What you need to do: Copy out every line of text in the records below, word for word and in the same order.

══ Task input

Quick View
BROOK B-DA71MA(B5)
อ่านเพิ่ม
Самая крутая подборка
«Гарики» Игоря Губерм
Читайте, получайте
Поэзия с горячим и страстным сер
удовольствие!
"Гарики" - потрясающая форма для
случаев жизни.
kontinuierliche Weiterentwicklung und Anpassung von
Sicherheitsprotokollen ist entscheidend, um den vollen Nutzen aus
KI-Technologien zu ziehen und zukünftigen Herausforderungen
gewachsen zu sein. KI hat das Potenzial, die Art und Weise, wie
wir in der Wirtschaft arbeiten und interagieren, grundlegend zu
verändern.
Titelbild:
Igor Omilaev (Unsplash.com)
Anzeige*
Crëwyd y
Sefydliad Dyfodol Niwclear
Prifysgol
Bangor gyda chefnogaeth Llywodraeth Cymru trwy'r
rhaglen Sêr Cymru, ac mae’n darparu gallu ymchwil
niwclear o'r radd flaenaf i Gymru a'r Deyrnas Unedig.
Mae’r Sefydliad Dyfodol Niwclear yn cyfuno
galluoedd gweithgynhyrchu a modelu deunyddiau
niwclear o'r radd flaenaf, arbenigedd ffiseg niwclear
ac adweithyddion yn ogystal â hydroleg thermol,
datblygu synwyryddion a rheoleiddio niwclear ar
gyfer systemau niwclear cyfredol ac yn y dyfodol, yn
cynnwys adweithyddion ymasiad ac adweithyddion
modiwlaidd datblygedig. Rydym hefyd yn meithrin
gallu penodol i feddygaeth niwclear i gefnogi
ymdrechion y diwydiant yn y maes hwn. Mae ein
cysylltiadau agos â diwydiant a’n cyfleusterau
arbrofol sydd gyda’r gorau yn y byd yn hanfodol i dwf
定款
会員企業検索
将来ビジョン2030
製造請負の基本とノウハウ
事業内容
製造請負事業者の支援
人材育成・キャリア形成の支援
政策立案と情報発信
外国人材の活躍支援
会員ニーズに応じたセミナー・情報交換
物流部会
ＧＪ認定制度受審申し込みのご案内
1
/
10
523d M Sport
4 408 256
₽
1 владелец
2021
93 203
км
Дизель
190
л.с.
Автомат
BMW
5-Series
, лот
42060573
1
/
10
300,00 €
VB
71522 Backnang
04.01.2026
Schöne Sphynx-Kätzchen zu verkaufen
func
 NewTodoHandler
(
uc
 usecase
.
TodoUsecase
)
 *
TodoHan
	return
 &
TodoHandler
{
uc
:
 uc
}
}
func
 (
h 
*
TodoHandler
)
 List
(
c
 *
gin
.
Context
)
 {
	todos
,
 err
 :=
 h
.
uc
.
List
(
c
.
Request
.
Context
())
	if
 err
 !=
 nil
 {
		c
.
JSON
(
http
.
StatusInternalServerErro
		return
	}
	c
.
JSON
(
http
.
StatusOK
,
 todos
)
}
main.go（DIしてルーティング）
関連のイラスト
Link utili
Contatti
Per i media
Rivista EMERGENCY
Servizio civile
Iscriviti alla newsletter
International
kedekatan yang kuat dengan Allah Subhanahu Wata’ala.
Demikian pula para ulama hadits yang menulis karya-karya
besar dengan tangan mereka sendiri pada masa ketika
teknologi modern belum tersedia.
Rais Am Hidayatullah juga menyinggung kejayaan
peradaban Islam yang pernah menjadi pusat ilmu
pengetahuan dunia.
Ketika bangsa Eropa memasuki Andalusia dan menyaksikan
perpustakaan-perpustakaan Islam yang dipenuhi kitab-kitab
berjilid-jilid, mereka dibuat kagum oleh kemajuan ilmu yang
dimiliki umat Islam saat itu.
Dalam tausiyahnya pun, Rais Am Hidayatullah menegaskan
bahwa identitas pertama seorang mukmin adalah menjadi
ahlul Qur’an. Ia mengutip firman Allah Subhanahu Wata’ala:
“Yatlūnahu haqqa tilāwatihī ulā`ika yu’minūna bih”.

════

Answer to the exercise:
Quick View
BROOK B-DA71MA(B5)
อ่านเพิ่ม
Самая крутая подборка
«Гарики» Игоря Губерм
Читайте, получайте
Поэзия с горячим и страстным сер
удовольствие!
"Гарики" - потрясающая форма для
случаев жизни.
kontinuierliche Weiterentwicklung und Anpassung von
Sicherheitsprotokollen ist entscheidend, um den vollen Nutzen aus
KI-Technologien zu ziehen und zukünftigen Herausforderungen
gewachsen zu sein. KI hat das Potenzial, die Art und Weise, wie
wir in der Wirtschaft arbeiten und interagieren, grundlegend zu
verändern.
Titelbild:
Igor Omilaev (Unsplash.com)
Anzeige*
Crëwyd y
Sefydliad Dyfodol Niwclear
Prifysgol
Bangor gyda chefnogaeth Llywodraeth Cymru trwy'r
rhaglen Sêr Cymru, ac mae’n darparu gallu ymchwil
niwclear o'r radd flaenaf i Gymru a'r Deyrnas Unedig.
Mae’r Sefydliad Dyfodol Niwclear yn cyfuno
galluoedd gweithgynhyrchu a modelu deunyddiau
niwclear o'r radd flaenaf, arbenigedd ffiseg niwclear
ac adweithyddion yn ogystal â hydroleg thermol,
datblygu synwyryddion a rheoleiddio niwclear ar
gyfer systemau niwclear cyfredol ac yn y dyfodol, yn
cynnwys adweithyddion ymasiad ac adweithyddion
modiwlaidd datblygedig. Rydym hefyd yn meithrin
gallu penodol i feddygaeth niwclear i gefnogi
ymdrechion y diwydiant yn y maes hwn. Mae ein
cysylltiadau agos â diwydiant a’n cyfleusterau
arbrofol sydd gyda’r gorau yn y byd yn hanfodol i dwf
定款
会員企業検索
将来ビジョン2030
製造請負の基本とノウハウ
事業内容
製造請負事業者の支援
人材育成・キャリア形成の支援
政策立案と情報発信
外国人材の活躍支援
会員ニーズに応じたセミナー・情報交換
物流部会
ＧＪ認定制度受審申し込みのご案内
1
/
10
523d M Sport
4 408 256
₽
1 владелец
2021
93 203
км
Дизель
190
л.с.
Автомат
BMW
5-Series
, лот
42060573
1
/
10
300,00 €
VB
71522 Backnang
04.01.2026
Schöne Sphynx-Kätzchen zu verkaufen
func
 NewTodoHandler
(
uc
 usecase
.
TodoUsecase
)
 *
TodoHan
	return
 &
TodoHandler
{
uc
:
 uc
}
}
func
 (
h 
*
TodoHandler
)
 List
(
c
 *
gin
.
Context
)
 {
	todos
,
 err
 :=
 h
.
uc
.
List
(
c
.
Request
.
Context
())
	if
 err
 !=
 nil
 {
		c
.
JSON
(
http
.
StatusInternalServerErro
		return
	}
	c
.
JSON
(
http
.
StatusOK
,
 todos
)
}
main.go（DIしてルーティング）
関連のイラスト
Link utili
Contatti
Per i media
Rivista EMERGENCY
Servizio civile
Iscriviti alla newsletter
International
kedekatan yang kuat dengan Allah Subhanahu Wata’ala.
Demikian pula para ulama hadits yang menulis karya-karya
besar dengan tangan mereka sendiri pada masa ketika
teknologi modern belum tersedia.
Rais Am Hidayatullah juga menyinggung kejayaan
peradaban Islam yang pernah menjadi pusat ilmu
pengetahuan dunia.
Ketika bangsa Eropa memasuki Andalusia dan menyaksikan
perpustakaan-perpustakaan Islam yang dipenuhi kitab-kitab
berjilid-jilid, mereka dibuat kagum oleh kemajuan ilmu yang
dimiliki umat Islam saat itu.
Dalam tausiyahnya pun, Rais Am Hidayatullah menegaskan
bahwa identitas pertama seorang mukmin adalah menjadi
ahlul Qur’an. Ia mengutip firman Allah Subhanahu Wata’ala:
“Yatlūnahu haqqa tilāwatihī ulā`ika yu’minūna bih”.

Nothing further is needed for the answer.